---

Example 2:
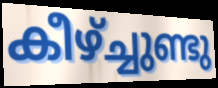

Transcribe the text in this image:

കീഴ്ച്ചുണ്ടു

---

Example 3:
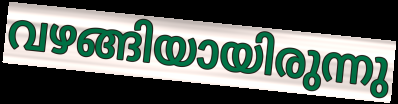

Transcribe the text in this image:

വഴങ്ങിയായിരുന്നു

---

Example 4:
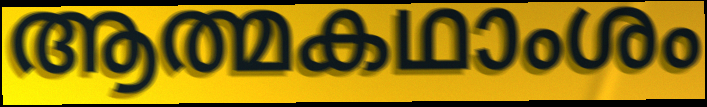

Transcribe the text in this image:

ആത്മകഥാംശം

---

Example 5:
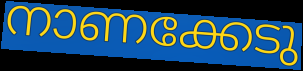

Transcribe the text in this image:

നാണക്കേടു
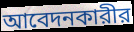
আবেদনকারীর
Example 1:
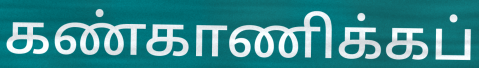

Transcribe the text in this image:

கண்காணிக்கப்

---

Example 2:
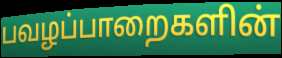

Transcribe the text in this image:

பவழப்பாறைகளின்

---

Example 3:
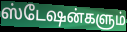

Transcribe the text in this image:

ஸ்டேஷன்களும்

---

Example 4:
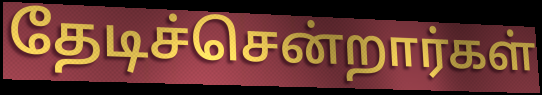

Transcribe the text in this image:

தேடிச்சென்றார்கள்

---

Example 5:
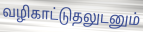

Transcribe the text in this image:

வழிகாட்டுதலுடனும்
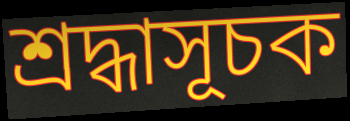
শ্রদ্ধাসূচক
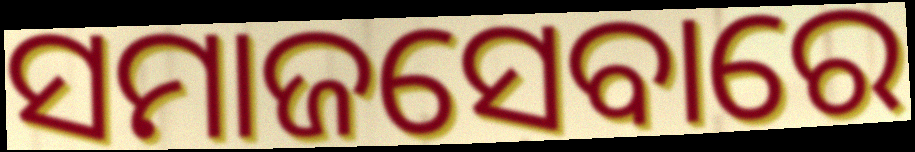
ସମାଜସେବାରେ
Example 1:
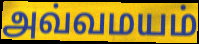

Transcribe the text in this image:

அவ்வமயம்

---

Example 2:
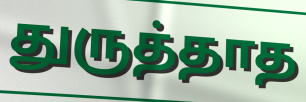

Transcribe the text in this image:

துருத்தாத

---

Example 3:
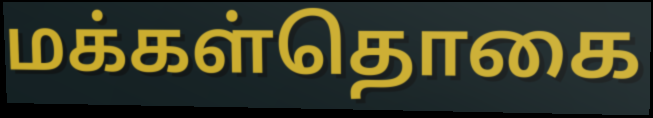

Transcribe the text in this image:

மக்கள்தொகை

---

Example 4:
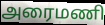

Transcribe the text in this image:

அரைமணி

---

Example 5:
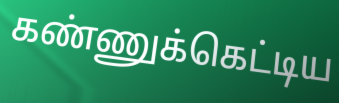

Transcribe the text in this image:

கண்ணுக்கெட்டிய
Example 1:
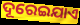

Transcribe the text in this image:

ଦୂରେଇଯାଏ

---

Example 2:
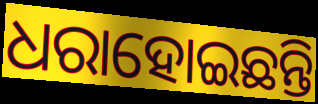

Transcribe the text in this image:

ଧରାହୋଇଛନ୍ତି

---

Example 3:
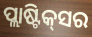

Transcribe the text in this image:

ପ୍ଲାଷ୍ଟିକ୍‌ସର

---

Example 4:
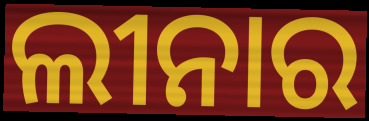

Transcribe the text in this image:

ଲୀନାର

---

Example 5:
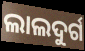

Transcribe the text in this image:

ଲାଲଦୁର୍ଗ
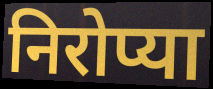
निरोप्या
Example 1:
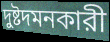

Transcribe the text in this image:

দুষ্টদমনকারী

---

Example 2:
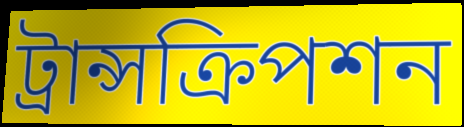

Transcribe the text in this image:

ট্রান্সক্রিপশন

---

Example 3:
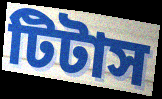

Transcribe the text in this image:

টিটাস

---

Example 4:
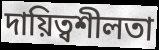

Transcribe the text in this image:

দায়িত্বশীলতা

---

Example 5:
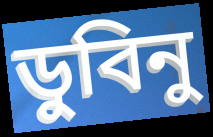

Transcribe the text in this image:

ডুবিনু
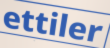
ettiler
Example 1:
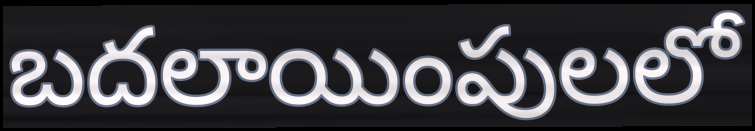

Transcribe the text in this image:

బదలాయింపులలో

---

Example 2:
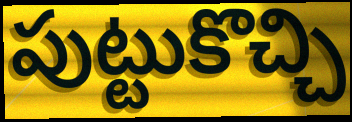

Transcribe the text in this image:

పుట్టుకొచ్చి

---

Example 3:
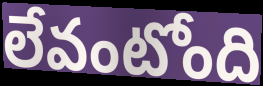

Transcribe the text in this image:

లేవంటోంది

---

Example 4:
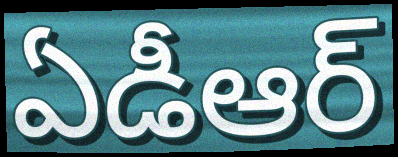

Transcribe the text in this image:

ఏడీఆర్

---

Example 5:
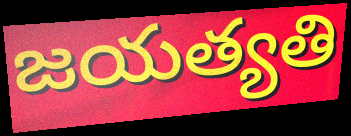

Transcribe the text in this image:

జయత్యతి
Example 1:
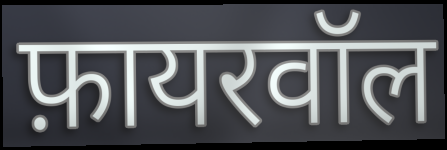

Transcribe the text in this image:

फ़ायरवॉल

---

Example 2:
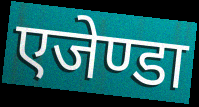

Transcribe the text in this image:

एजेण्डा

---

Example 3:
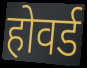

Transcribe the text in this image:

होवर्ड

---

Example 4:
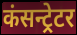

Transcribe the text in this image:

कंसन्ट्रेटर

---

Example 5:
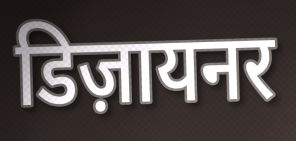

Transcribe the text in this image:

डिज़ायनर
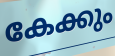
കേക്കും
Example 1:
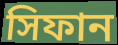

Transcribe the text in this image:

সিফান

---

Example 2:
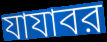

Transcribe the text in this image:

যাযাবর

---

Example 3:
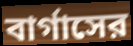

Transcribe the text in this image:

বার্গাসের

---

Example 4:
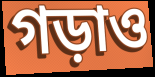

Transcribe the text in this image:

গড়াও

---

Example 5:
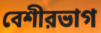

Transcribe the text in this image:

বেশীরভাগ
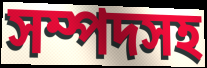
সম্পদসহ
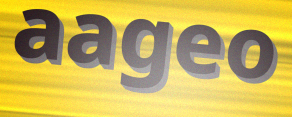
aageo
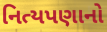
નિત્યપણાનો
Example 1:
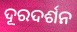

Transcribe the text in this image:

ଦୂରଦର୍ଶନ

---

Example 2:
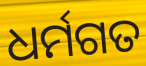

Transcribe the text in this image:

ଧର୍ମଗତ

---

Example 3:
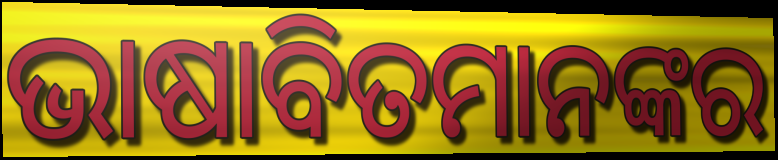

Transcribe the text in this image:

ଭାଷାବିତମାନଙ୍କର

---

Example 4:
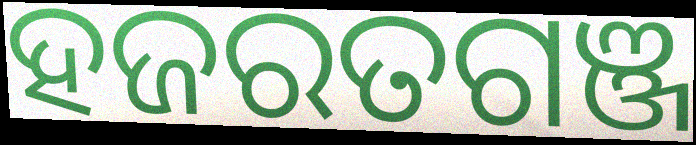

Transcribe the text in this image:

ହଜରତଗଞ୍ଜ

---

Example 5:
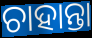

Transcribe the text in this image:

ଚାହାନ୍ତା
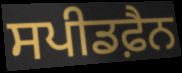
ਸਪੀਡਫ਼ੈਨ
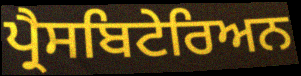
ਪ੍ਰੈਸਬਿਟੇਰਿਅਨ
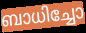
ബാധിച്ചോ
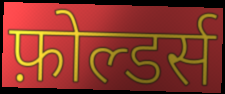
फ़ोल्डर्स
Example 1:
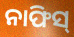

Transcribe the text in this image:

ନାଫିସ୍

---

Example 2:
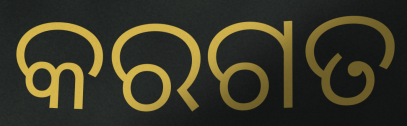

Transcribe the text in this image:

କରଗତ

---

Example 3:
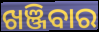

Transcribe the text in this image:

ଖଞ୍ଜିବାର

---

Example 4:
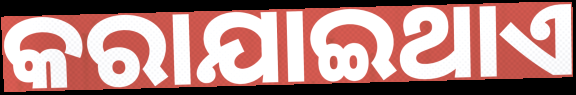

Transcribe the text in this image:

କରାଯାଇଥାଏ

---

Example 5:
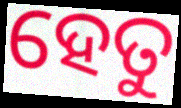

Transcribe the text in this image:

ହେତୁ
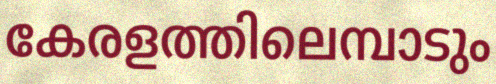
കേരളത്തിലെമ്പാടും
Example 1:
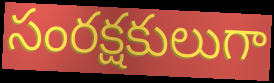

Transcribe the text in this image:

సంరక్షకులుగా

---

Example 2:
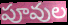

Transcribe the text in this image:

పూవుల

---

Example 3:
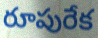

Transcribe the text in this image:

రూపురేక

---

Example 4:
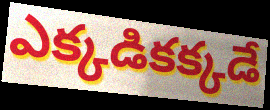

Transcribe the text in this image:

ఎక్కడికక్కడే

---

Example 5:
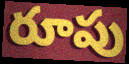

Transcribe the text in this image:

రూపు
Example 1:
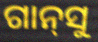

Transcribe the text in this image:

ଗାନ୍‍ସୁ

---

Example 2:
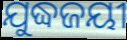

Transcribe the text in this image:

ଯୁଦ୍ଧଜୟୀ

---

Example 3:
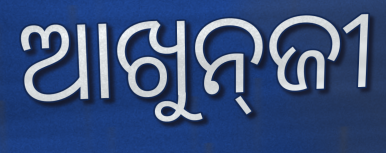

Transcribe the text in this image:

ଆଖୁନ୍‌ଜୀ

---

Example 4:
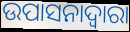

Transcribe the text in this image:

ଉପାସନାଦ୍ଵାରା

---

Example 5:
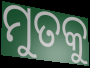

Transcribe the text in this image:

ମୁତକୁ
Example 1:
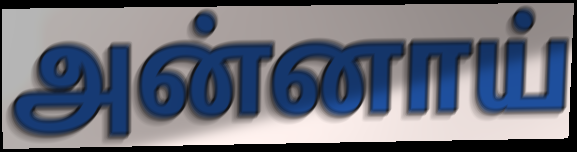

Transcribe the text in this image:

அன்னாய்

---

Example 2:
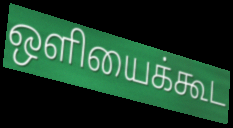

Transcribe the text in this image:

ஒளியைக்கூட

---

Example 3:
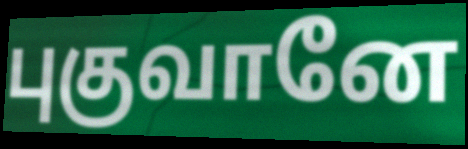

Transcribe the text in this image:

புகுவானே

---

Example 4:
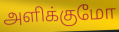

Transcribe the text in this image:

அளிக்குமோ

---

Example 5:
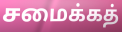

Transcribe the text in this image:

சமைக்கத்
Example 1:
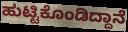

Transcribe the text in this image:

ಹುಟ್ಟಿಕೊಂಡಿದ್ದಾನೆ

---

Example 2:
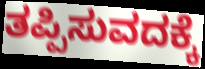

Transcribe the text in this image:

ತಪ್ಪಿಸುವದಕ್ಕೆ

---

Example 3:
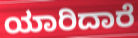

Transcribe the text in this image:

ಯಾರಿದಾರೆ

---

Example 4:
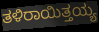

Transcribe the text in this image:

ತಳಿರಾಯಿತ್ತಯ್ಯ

------------------------------------------------------------

• ASSIGNED TASK
Everything in the listing should be copied exactly, apart from the images it holds.

• EXERCISE ANSWER
---

Example 2:

Transcribe the text in this image:

കീഴ്ച്ചുണ്ടു

---

Example 3:

Transcribe the text in this image:

വഴങ്ങിയായിരുന്നു

---

Example 4:

Transcribe the text in this image:

ആത്മകഥാംശം

---

Example 5:

Transcribe the text in this image:

നാണക്കേടു
আবেদনকারীর
Example 1:

Transcribe the text in this image:

கண்காணிக்கப்

---

Example 2:

Transcribe the text in this image:

பவழப்பாறைகளின்

---

Example 3:

Transcribe the text in this image:

ஸ்டேஷன்களும்

---

Example 4:

Transcribe the text in this image:

தேடிச்சென்றார்கள்

---

Example 5:

Transcribe the text in this image:

வழிகாட்டுதலுடனும்
শ্রদ্ধাসূচক
ସମାଜସେବାରେ
Example 1:

Transcribe the text in this image:

அவ்வமயம்

---

Example 2:

Transcribe the text in this image:

துருத்தாத

---

Example 3:

Transcribe the text in this image:

மக்கள்தொகை

---

Example 4:

Transcribe the text in this image:

அரைமணி

---

Example 5:

Transcribe the text in this image:

கண்ணுக்கெட்டிய
Example 1:

Transcribe the text in this image:

ଦୂରେଇଯାଏ

---

Example 2:

Transcribe the text in this image:

ଧରାହୋଇଛନ୍ତି

---

Example 3:

Transcribe the text in this image:

ପ୍ଲାଷ୍ଟିକ୍‌ସର

---

Example 4:

Transcribe the text in this image:

ଲୀନାର

---

Example 5:

Transcribe the text in this image:

ଲାଲଦୁର୍ଗ
निरोप्या
Example 1:

Transcribe the text in this image:

দুষ্টদমনকারী

---

Example 2:

Transcribe the text in this image:

ট্রান্সক্রিপশন

---

Example 3:

Transcribe the text in this image:

টিটাস

---

Example 4:

Transcribe the text in this image:

দায়িত্বশীলতা

---

Example 5:

Transcribe the text in this image:

ডুবিনু
ettiler
Example 1:

Transcribe the text in this image:

బదలాయింపులలో

---

Example 2:

Transcribe the text in this image:

పుట్టుకొచ్చి

---

Example 3:

Transcribe the text in this image:

లేవంటోంది

---

Example 4:

Transcribe the text in this image:

ఏడీఆర్

---

Example 5:

Transcribe the text in this image:

జయత్యతి
Example 1:

Transcribe the text in this image:

फ़ायरवॉल

---

Example 2:

Transcribe the text in this image:

एजेण्डा

---

Example 3:

Transcribe the text in this image:

होवर्ड

---

Example 4:

Transcribe the text in this image:

कंसन्ट्रेटर

---

Example 5:

Transcribe the text in this image:

डिज़ायनर
കേക്കും
Example 1:

Transcribe the text in this image:

সিফান

---

Example 2:

Transcribe the text in this image:

যাযাবর

---

Example 3:

Transcribe the text in this image:

বার্গাসের

---

Example 4:

Transcribe the text in this image:

গড়াও

---

Example 5:

Transcribe the text in this image:

বেশীরভাগ
সম্পদসহ
aageo
નિત્યપણાનો
Example 1:

Transcribe the text in this image:

ଦୂରଦର୍ଶନ

---

Example 2:

Transcribe the text in this image:

ଧର୍ମଗତ

---

Example 3:

Transcribe the text in this image:

ଭାଷାବିତମାନଙ୍କର

---

Example 4:

Transcribe the text in this image:

ହଜରତଗଞ୍ଜ

---

Example 5:

Transcribe the text in this image:

ଚାହାନ୍ତା
ਸਪੀਡਫ਼ੈਨ
ਪ੍ਰੈਸਬਿਟੇਰਿਅਨ
ബാധിച്ചോ
फ़ोल्डर्स
Example 1:

Transcribe the text in this image:

ନାଫିସ୍

---

Example 2:

Transcribe the text in this image:

କରଗତ

---

Example 3:

Transcribe the text in this image:

ଖଞ୍ଜିବାର

---

Example 4:

Transcribe the text in this image:

କରାଯାଇଥାଏ

---

Example 5:

Transcribe the text in this image:

ହେତୁ
കേരളത്തിലെമ്പാടും
Example 1:

Transcribe the text in this image:

సంరక్షకులుగా

---

Example 2:

Transcribe the text in this image:

పూవుల

---

Example 3:

Transcribe the text in this image:

రూపురేక

---

Example 4:

Transcribe the text in this image:

ఎక్కడికక్కడే

---

Example 5:

Transcribe the text in this image:

రూపు
Example 1:

Transcribe the text in this image:

ଗାନ୍‍ସୁ

---

Example 2:

Transcribe the text in this image:

ଯୁଦ୍ଧଜୟୀ

---

Example 3:

Transcribe the text in this image:

ଆଖୁନ୍‌ଜୀ

---

Example 4:

Transcribe the text in this image:

ଉପାସନାଦ୍ଵାରା

---

Example 5:

Transcribe the text in this image:

ମୁତକୁ
Example 1:

Transcribe the text in this image:

அன்னாய்

---

Example 2:

Transcribe the text in this image:

ஒளியைக்கூட

---

Example 3:

Transcribe the text in this image:

புகுவானே

---

Example 4:

Transcribe the text in this image:

அளிக்குமோ

---

Example 5:

Transcribe the text in this image:

சமைக்கத்
Example 1:

Transcribe the text in this image:

ಹುಟ್ಟಿಕೊಂಡಿದ್ದಾನೆ

---

Example 2:

Transcribe the text in this image:

ತಪ್ಪಿಸುವದಕ್ಕೆ

---

Example 3:

Transcribe the text in this image:

ಯಾರಿದಾರೆ

---

Example 4:

Transcribe the text in this image:

ತಳಿರಾಯಿತ್ತಯ್ಯ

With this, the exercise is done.